Elizabeth Richardson, Trinity Communications
On a sunny day in late November, Thompson Writing Program faculty, Writing Studio consultants and friends gathered in the Classroom Building as five students presented their hard work.
This was the culmination of Writing 255, Literacy Writing and Tutoring, a class that teaches composition studies, literacy studies and writing center theory. The course also focuses on training Writing Studio consultants, who work with Duke students and assist them with any and all stages of the writing process, from papers to posters to presentations.
Madeline Sutton, Assistant Professor of the Practice of Thompson Writing Program and Assistant Director of the Thompson Writing Program Writing Studio, is one of the faculty who teaches the course.
“Students who take 255 in the fall are able to apply to be writing consultants in the spring,” said Sutton. “I would hope after this course they’d feel extremely confident going into those interviews.”
Sutton said that throughout the semester, they started from a very broad picture, exploring big questions such as what is a writing center? What is writing? Together, they dug down to their own personal backgrounds and histories, exploring their own narratives with writing and reading in the context of writing center and rhetorical theory. From that shared foundation, each student built their own research project.
Students’ projects ranged in topics from collaboration between rural and urban writing centers to how writing centers can address the rise in AI use.
They had to interview and survey subjects, propose a practical application, and create a deliverable, such as a reference sheet or brochure.
“I want the class to understand how writing is connected to identity,” said Sutton, “and how when you are consulting with someone on their writing, you’re entering this conversation, and fostering their literacy development in really big ways.”
Just as she hoped, students’ experiences greatly informed their research and presentations.
Danira Mukhamedyarova, a Biology major who will graduate in the spring, presented on how writing centers can support multilingual writers.
“English is my third language,” she said, “and I learned it independently five years ago.” She shared that she wished she had had gotten this help when she started at Duke.
During her presentation, Mukhamedyarova recommended that consultants consider linguistic diversity a resource, not something to be overcome. She suggested, for example, allowing students to code-switch in their writing as well as discussing how to break hierarchical roles between consultants and writers as a staff member.

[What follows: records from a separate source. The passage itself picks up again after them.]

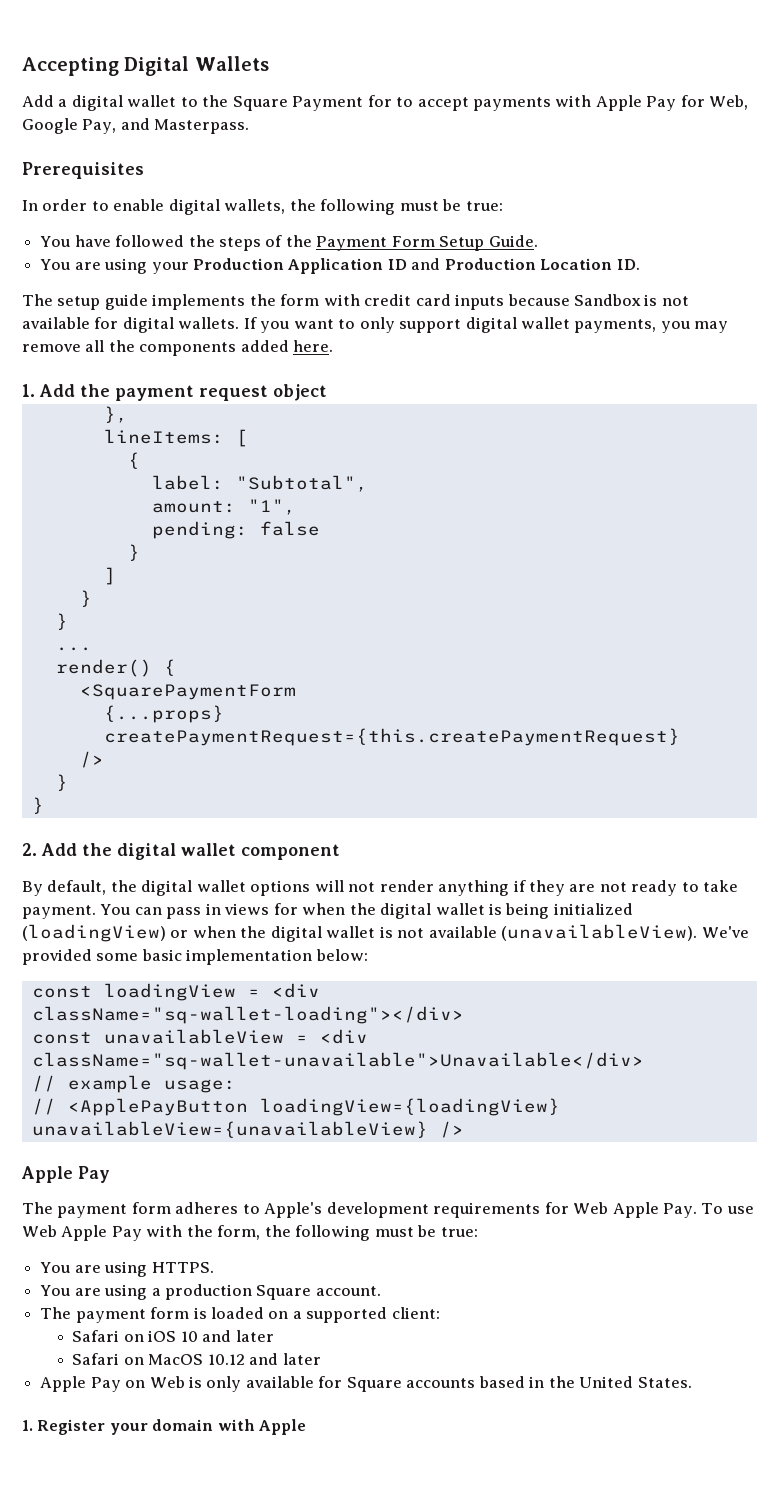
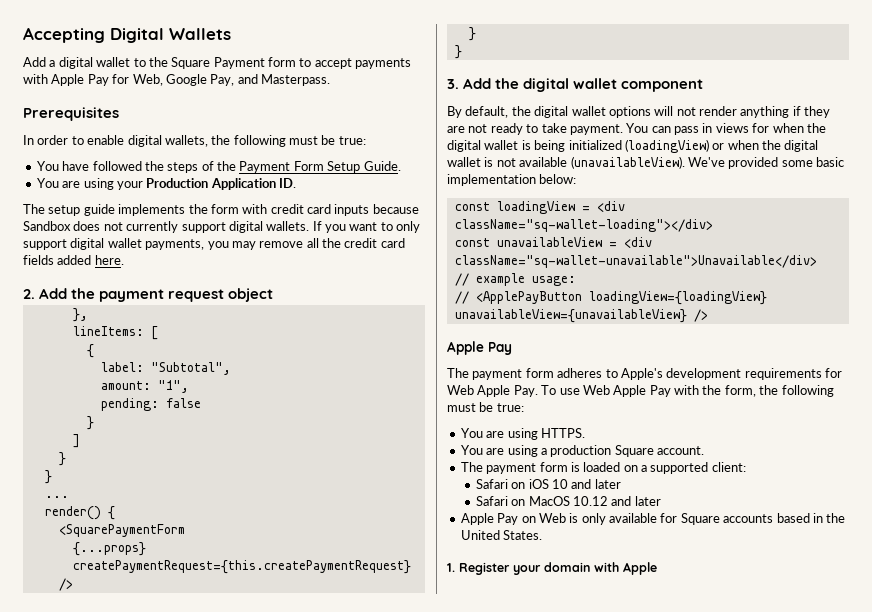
[367,95,392,107] for -> [268,57,296,67] form
[387,258,613,270] ID and Production Location -> (276, 184) none
[644,294,689,306] [22,317,119,329] is not available for -> [73,221,226,233] does not currently support
[139,342,237,356] components -> [344,238,405,248] [23,255,54,265] credit card fields
[22,384,35,397] 1. -> [23,289,35,299] 2.
[22,843,37,856] 2. -> [447,79,459,89] 3.

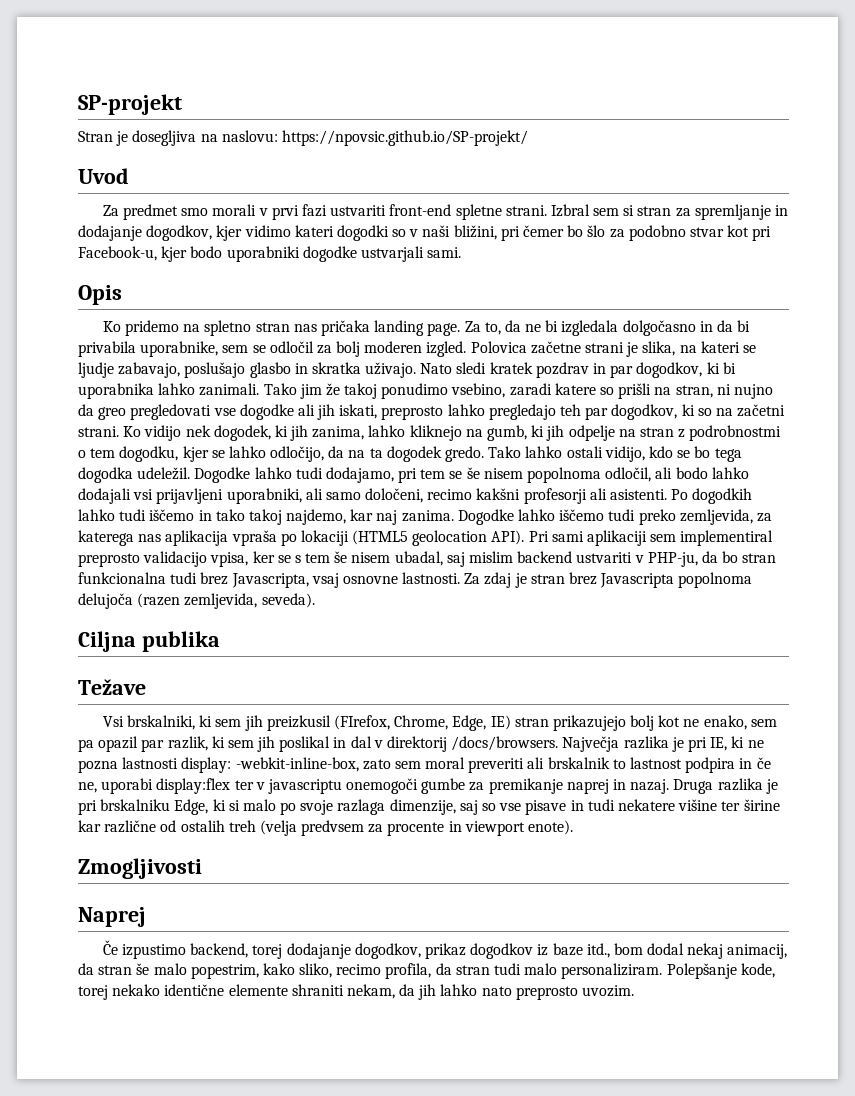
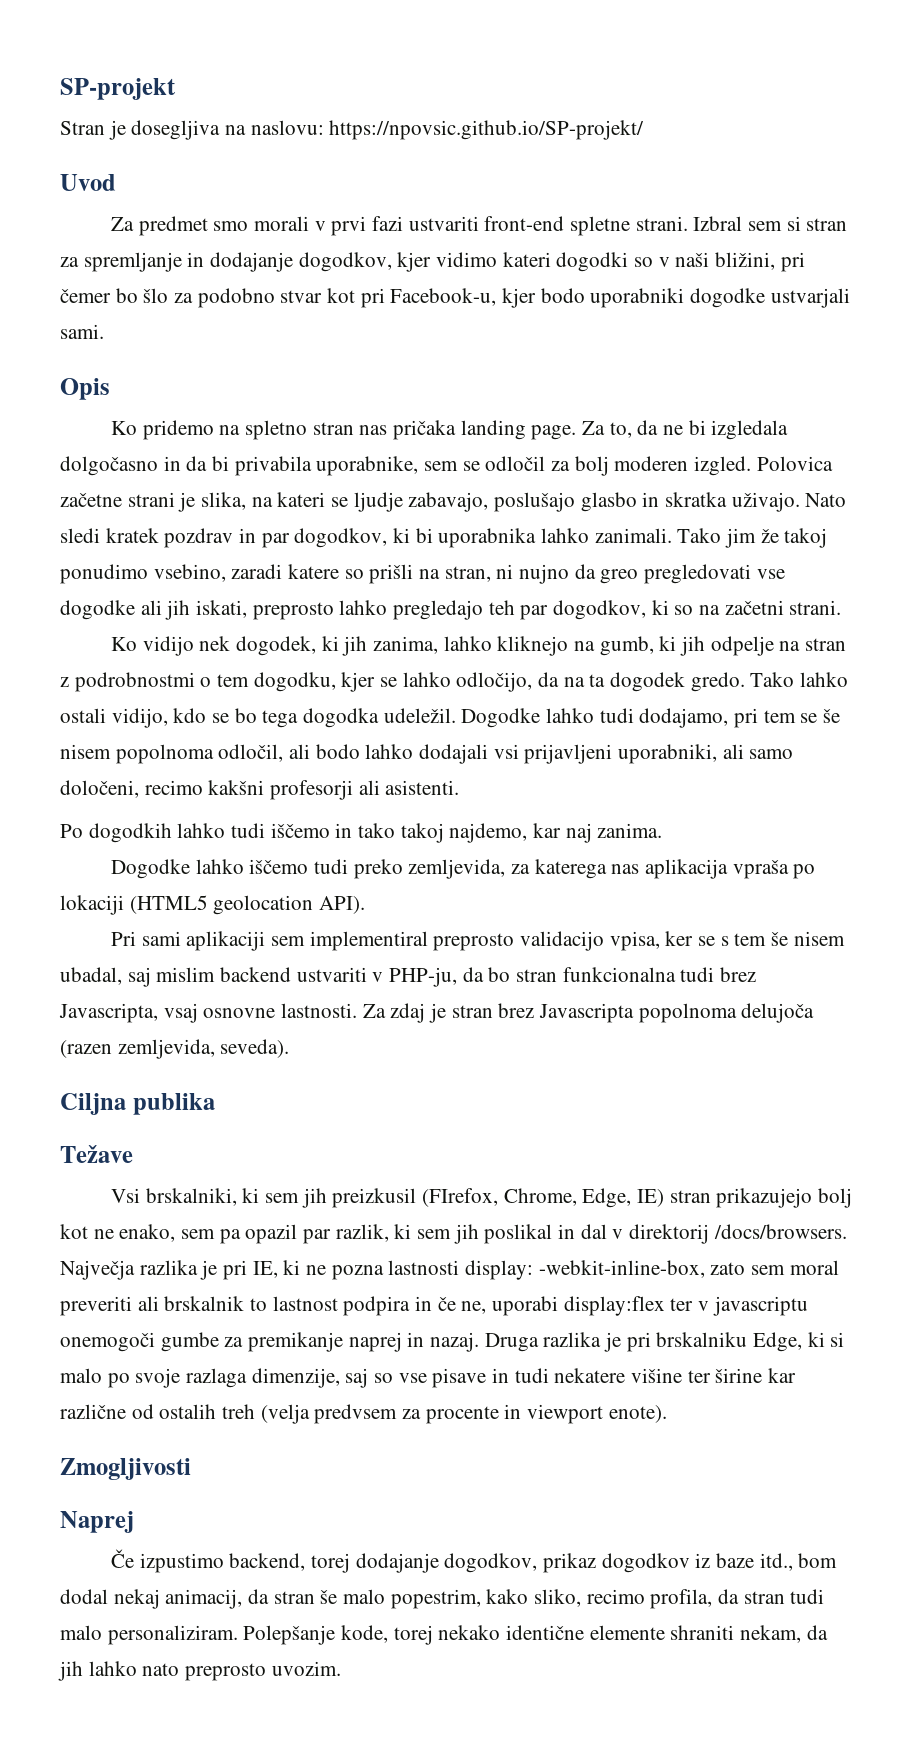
(119, 431) none -> (842, 607) //
(668, 494) none -> (460, 787) //
(454, 516) none -> (663, 830) //
(525, 537) none -> (366, 905) //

By connecting their writing with their identity, writing consultants are also able to break invisible barriers between students and instructors.
As part of the course, students conduct some practice consultations with a first-year writing class, and Mukhamedyarova got a chance to practice some of her techniques. “We have a lot of multilingual writers who don’t open up, so I tried to use my own strategies from my research. They seem to work so far.”
After the presentations concluded, students fielded questions from the audience. Even when unsure of the answers, students used these questions as fodder for discussion, furthering their and their audience’s learning.
“Each student asked a timely research question at the heart of the field of writing center studies,” said Sutton. “Duke's Writing Studio will benefit from their new perspectives and fresh ideas.”